Here are some more pie recipes you might enjoy:
Also, one more thing…
Don’t forget to tag @OneSarcasticBaker on Instagram whenever you bake this recipe. Would love to see your creations!
Lastly, did you like this recipe and find inspiring? Save THIS PIN to your Desserts or Meringue boards.
- 5 Large Egg whites (150 g / 5 oz)
- 2 1/2 Cups Sugar (300 g / 11 oz)
- 1 tsp Cornstarch
- 1 tbs Vanilla bean paste
- 2 Cups Frozen (or 4 cups fresh) (452 g / 16 oz)
- 1 Cup Sugar (200 g / 7 oz)
- 1 TBS Freshly juiced lemon, about 1/2 large lemon
- 1 Cup Heavy Whipping cream (240 ml / 8 oz)
- 1/2 Cup Sugar (100 g / 3.5 oz)
- 1 TBS Vanilla bean paste
- 1 Cup Variety of fresh berries (100 g / 3.5 oz)
Preheat oven to 200F, line a large baking pan with parchment paper then trace 3-6" or 2-8" circles. Turn parchment paper so the pencil marks will be facing down.
In a bowl of a standing mixer, place the egg whites and sugar and mix with a hand whisk or a fork.

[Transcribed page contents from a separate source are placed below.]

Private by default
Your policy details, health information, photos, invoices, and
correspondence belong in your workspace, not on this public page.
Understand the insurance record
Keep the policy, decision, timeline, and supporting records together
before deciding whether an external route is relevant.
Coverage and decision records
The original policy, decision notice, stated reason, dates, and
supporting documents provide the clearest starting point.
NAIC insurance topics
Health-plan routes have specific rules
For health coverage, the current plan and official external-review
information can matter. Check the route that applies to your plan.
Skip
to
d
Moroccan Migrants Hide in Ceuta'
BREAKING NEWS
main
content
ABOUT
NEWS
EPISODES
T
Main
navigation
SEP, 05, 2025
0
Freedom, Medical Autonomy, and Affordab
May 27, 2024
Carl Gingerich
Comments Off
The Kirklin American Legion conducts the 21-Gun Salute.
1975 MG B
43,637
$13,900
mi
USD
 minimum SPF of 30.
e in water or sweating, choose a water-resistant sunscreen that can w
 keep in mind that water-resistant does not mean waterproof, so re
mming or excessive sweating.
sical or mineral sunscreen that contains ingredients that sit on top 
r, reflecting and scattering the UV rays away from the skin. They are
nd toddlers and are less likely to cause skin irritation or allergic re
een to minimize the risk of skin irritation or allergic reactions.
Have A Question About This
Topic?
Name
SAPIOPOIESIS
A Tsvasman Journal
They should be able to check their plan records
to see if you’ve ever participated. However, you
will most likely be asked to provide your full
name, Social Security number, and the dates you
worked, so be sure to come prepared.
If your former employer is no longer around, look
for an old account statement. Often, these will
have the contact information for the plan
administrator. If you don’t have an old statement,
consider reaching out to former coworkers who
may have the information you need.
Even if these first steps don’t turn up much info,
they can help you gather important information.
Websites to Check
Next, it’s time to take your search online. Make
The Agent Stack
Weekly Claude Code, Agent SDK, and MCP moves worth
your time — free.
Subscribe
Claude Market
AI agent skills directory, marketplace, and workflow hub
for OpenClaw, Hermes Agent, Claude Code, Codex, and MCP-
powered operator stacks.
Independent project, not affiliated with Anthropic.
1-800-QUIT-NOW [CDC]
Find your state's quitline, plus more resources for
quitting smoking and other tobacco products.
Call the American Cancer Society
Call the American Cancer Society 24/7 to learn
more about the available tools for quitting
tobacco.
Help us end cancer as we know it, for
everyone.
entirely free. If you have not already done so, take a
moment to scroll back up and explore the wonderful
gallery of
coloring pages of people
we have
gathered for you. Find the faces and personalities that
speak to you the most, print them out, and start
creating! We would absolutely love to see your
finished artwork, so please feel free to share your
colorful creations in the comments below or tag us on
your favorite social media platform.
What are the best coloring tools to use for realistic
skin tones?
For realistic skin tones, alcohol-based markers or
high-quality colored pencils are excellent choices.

Place the bowl on top of a pan with simmering water (the water should not touch the bowl) and cook the egg mix while constantly stirring until the sugar has dissolved. About 3 minutes.
Remove from heat and mix mixture using the cage attachment for about 3 minutes on medium-high.
Stop mixer then add cornstarch and vanilla bean paste and keep mixing this time on high until a shiny, stiff pick is formed.
Spoon a 1/3 (or 1/2) of the meringue att eh center of each circle then use a spatula to gently spread the meringue within the lines of each circle.
Bake for 1h and 30 minutes.
Remove from oven and allow to completely cool.
In a medium pan, add the frozen berries, sugar, and lemon juice over medium-high.
While occasionally stirring, allow the mixture to boil then reduce heat to simmer.
Cook for about 15-20 minutes or until the liquid had thickened and reduced by half.
Remove from heat place in a glass container and allow it to cool before use.
Pour heavy cream in a bowl of a standing mixer, add sugar and vanilla bean.
Mix starting with low speed gradually increasing speed to high. The cream is ready when it has thickened.
Place one of the pavlovas on top of your serving dish and spread a 1/4-1/3 of the cream filling on top.
Spoon 3-4 TBS of the berry mix and repeat of the remaining pavlovas
Garnish top with the fresh berries and serve immediately.